Right, but it's still 'it's going to get worse before it gets better' and if you're okay and the community you care about is okay, then you may not care if the ship is on a collision course and will sink even though there's a lot of people that don't have the means to get off.
Why would anyone prep if they didn't care the ship is on a collision course? It seems like they care a lot! That's why they prep!
The issue you're seeing seems to apply to everyone who isn't prepping, so it doesn't really seem like this is a problem that's caused by prepping. Normal people think everything is going to be fine and don't worry that the ship is on a collision course.
Also, you're thinking of community as some kind of exclusive thing, like a walled private community or something. It can't be that way if the goal is to survive. Normal people don't get to pick who is part of their community, it just sort of happens based on where we live and work and such.
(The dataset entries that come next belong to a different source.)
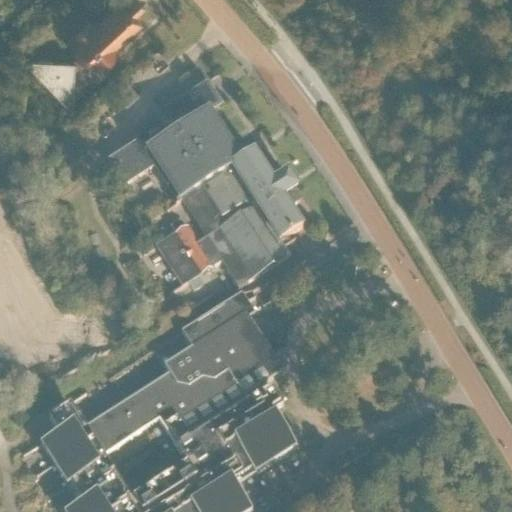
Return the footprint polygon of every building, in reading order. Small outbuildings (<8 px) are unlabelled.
[(74,48),(74,55),(79,61),(80,61),(88,61),(88,70),(95,78),(108,67),(102,60),(116,47),(112,43),(138,19),(133,14),(143,5),(138,0),(129,0),(124,5),(119,0),(94,24),(90,20),(75,33),(82,41),(74,48)] [(71,80),(72,62),(25,61),(70,109),(71,91),(80,91),(80,90),(71,80)] [(80,61),(79,69),(88,70),(88,61),(80,61)] [(126,83),(117,91),(126,102),(135,93),(126,83)] [(299,206),(292,195),(296,193),(291,185),(287,178),(283,181),(276,170),(265,177),(253,158),(238,167),(206,117),(220,108),(207,87),(165,114),(178,134),(159,147),(155,141),(141,150),(137,145),(107,165),(124,189),(157,167),(205,242),(198,247),(213,271),(220,266),(238,293),(247,287),(247,288),(289,260),(279,245),(300,232),(288,213),(299,206)] [(174,238),(173,239),(199,280),(213,271),(198,247),(186,230),(185,231),(174,238)] [(182,291),(188,287),(199,280),(173,238),(155,250),(182,291)] [(69,408),(49,421),(59,437),(42,448),(40,449),(66,490),(68,489),(72,486),(84,505),(78,509),(73,511),(248,511),(232,486),(251,474),(254,478),(295,452),(293,450),(272,416),(282,410),(272,395),(266,394),(239,411),(236,406),(278,379),(283,376),(248,323),(246,319),(242,322),(231,305),(181,336),(191,353),(164,370),(170,380),(86,434),(69,408)] [(339,409),(331,413),(335,421),(344,417),(339,409)] [(335,475),(369,457),(365,448),(330,466),(335,475)] [(352,511),(346,503),(332,511),(352,511)]
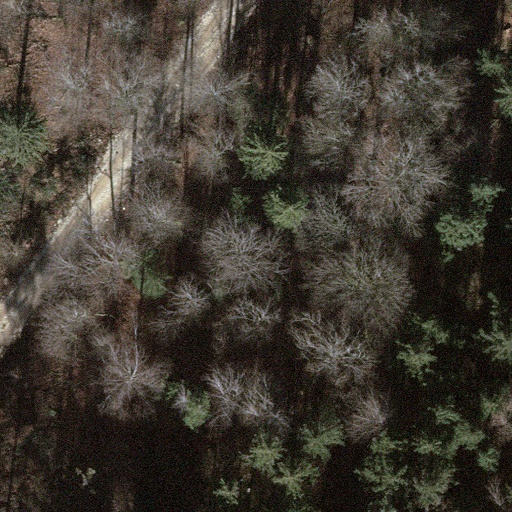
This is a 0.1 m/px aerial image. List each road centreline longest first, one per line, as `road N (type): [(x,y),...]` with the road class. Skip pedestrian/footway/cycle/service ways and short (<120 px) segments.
road 1 (track): [(478,0),(364,415),(348,511)]
road 2 (track): [(0,332),(138,164),(238,0)]
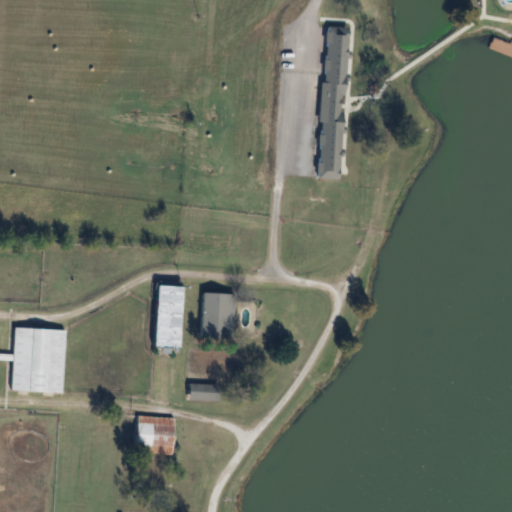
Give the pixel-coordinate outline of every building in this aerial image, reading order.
[(316,179),(340,180),(346,28),(322,27),(316,179)] [(155,284),(152,348),(177,349),(181,285),(155,284)] [(199,338),(231,339),(233,294),(201,293),(199,338)] [(61,394),(64,330),(12,328),(11,354),(0,353),(0,360),(11,361),(10,391),(61,394)] [(217,402),(218,385),(188,384),(187,400),(217,402)] [(171,453),(172,417),(136,416),(135,452),(171,453)]
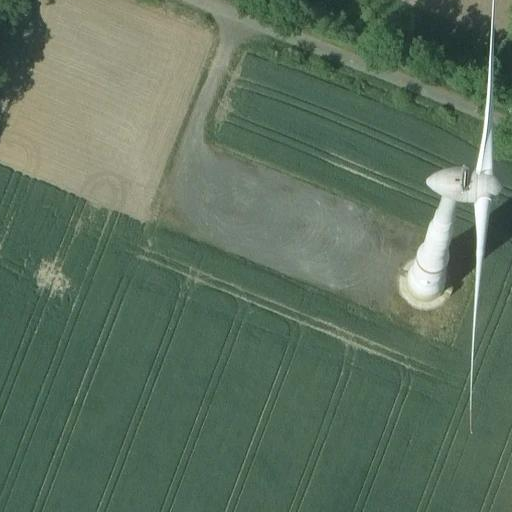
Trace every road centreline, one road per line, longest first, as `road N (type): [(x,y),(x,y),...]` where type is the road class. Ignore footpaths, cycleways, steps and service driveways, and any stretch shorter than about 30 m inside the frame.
road 1 (unclassified): [(511,119),(206,0)]
road 2 (track): [(368,187),(230,134),(192,78),(165,0)]
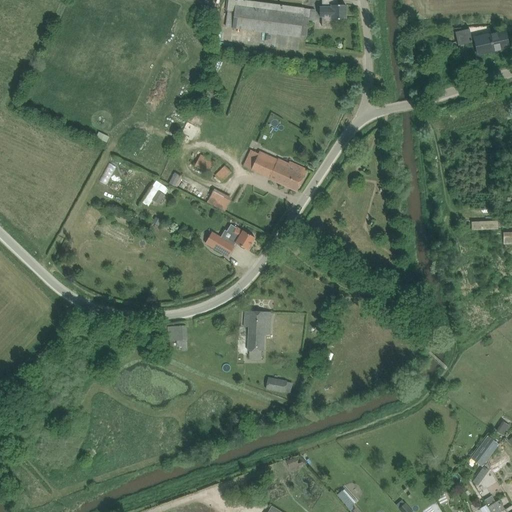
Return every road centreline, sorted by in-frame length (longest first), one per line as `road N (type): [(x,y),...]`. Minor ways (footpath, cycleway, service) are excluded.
road 1 (unclassified): [(275,243),(222,300),(177,315),(134,317),(79,303),(0,233)]
road 2 (unclassified): [(275,243),(366,116)]
road 3 (unclassified): [(366,116),(511,73)]
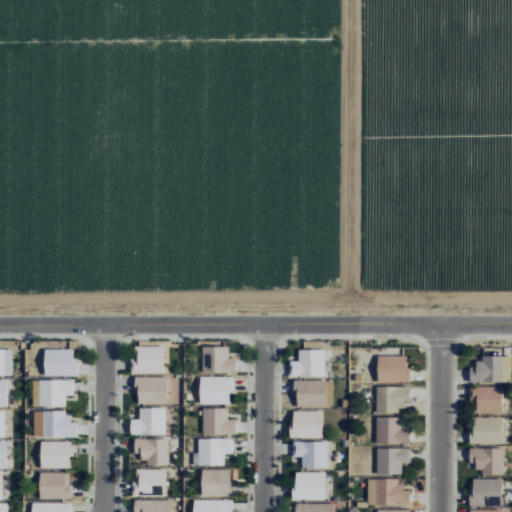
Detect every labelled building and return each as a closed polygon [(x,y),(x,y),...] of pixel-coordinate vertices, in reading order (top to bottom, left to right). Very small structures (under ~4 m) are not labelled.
[(202,373),(237,372),(236,357),(228,358),(228,346),(202,346),(202,373)] [(131,373),(163,372),(163,347),(131,348),(131,373)] [(76,376),(75,349),(44,350),(44,376),(76,376)] [(324,376),(325,349),(298,349),(298,361),(290,360),(289,375),(324,376)] [(407,355),(377,355),(378,382),(410,381),(410,366),(407,366),(407,355)] [(511,356),(476,355),(476,367),(470,367),(469,382),(511,382),(511,372),(511,356)] [(167,377),(137,376),(136,403),(167,404),(167,377)] [(231,377),(200,377),(199,403),(231,404),(231,377)] [(74,379),(40,380),(40,406),(66,406),(66,395),(74,395),(74,379)] [(333,380),(293,379),(293,395),(297,395),(297,406),(333,407),(333,380)] [(410,386),(376,386),(376,412),(404,412),(404,401),(411,401),(410,386)] [(503,413),(503,386),(471,386),(471,413),(503,413)] [(166,407),(139,407),(139,419),(131,419),(131,434),(165,434),(166,407)] [(228,407),(202,408),(202,434),(236,434),(236,419),(228,419),(228,407)] [(323,411),(293,410),(292,437),(322,438),(323,411)] [(33,412),(34,437),(77,437),(77,422),(71,422),(71,411),(33,412)] [(503,417),(471,416),(471,443),(502,444),(503,417)] [(402,417),(376,417),(376,444),(410,444),(410,429),(402,428),(402,417)] [(168,464),(169,439),(134,438),(134,453),(140,453),(140,463),(168,464)] [(233,438),(196,438),(196,465),(224,465),(224,453),(233,453),(233,438)] [(41,468),(70,468),(70,456),(74,456),(73,441),(40,441),(41,468)] [(328,442),(293,441),(293,456),(302,456),(301,467),(327,468),(328,442)] [(410,447),(376,447),(376,475),(402,475),(402,463),(411,463),(410,447)] [(504,474),(504,448),(470,447),(469,463),(476,463),(476,473),(504,474)] [(165,469),(134,468),(133,495),(165,495),(165,469)] [(232,469),(201,469),(202,496),(232,496),(232,469)] [(72,499),(73,483),(69,483),(70,472),(40,471),(39,498),(72,499)] [(325,472),(294,472),(294,499),(325,500),(325,472)] [(503,479),(472,478),(471,505),(502,506),(503,479)] [(368,479),(367,504),(410,505),(410,490),(404,490),(404,479),(368,479)] [(172,511),(172,499),(133,500),(133,511),(172,511)] [(231,511),(232,500),(193,499),(193,511),(231,511)] [(0,511),(7,511),(8,503),(0,502),(0,511)] [(70,511),(70,503),(32,502),(31,511),(70,511)] [(333,511),(334,503),(296,502),(295,511),(333,511)]
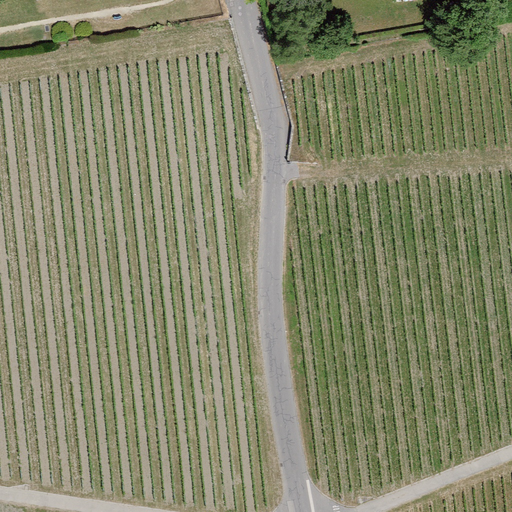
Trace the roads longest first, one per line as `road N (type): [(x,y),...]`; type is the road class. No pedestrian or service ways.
road 1 (track): [(511,449),(351,511),(139,511),(0,492)]
road 2 (unclassified): [(300,511),(270,314),(276,134)]
road 3 (residential): [(276,134),(246,0)]
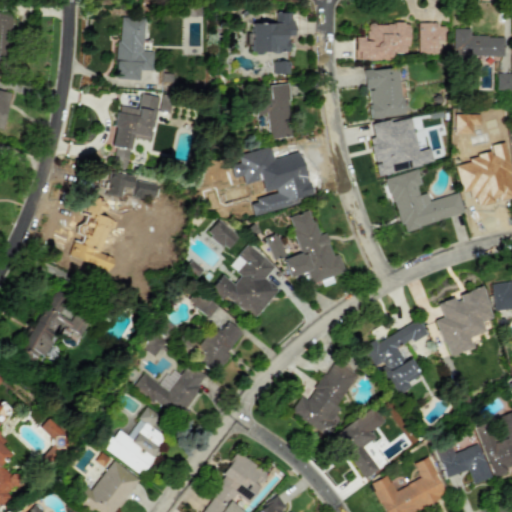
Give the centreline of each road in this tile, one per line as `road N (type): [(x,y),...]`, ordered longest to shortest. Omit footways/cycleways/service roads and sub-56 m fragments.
road 1 (residential): [(163,511),(273,368),(335,312),(418,264),(511,234)]
road 2 (residential): [(393,276),(348,155),(331,0)]
road 3 (residential): [(0,272),(35,202),(63,113),(73,0)]
road 4 (residential): [(353,511),(295,445),(237,410)]
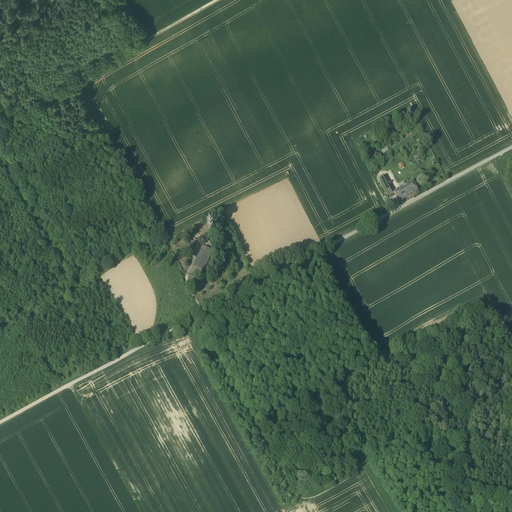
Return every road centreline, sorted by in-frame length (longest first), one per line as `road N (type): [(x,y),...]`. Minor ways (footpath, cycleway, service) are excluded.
road 1 (track): [(0,423),(201,314),(185,282),(191,259)]
road 2 (track): [(78,78),(185,282)]
road 3 (unclassified): [(201,314),(398,207)]
road 4 (track): [(73,284),(0,155)]
road 5 (track): [(69,385),(142,511)]
road 6 (track): [(478,511),(448,458),(429,442),(407,442),(375,458)]
road 7 (residential): [(398,207),(511,146)]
Building community means bringing in the people who don't have the means, not excluding them because they can't afford the entrance fee to the bunker or life raft. We don't have the luxury of being so selective.
Grab the steering wheel? That's what the article was getting at. People who are prepping have already written society off. Attempts to repair and rectify are not made in earnest, instead smaller scale alternatives are sought with the naive idea that the facists will just ignore you.
Communal prepping is about building a new society, not abandoning it.
This society has been rotting and has had multiple holes put in it over the decades. Grab the steering wheel? The engines are already choking with water, people are drowning on the lower decks right now. This is a sinking ship, not one on a collision course. Even if we got rid of the morons steering the ship into the rocks and tearing holes in the hull, it wouldn't change the deeper structural problems that the ship has had since it was built.
Community doesn't have to be small, either. Communities can federate, after all. By your logic, why didn't you stay on Reddit and try to repair the ship before it sunk instead of escaping onto this life raft?
And who said anything about naively ignoring the fascists? Why do you think I said people should learn to shoot guns?
I'm sorry I got caught up arguing a very specific point that you just made. You're already in the raft and I'm trying to fix the ship. Thanks for your help.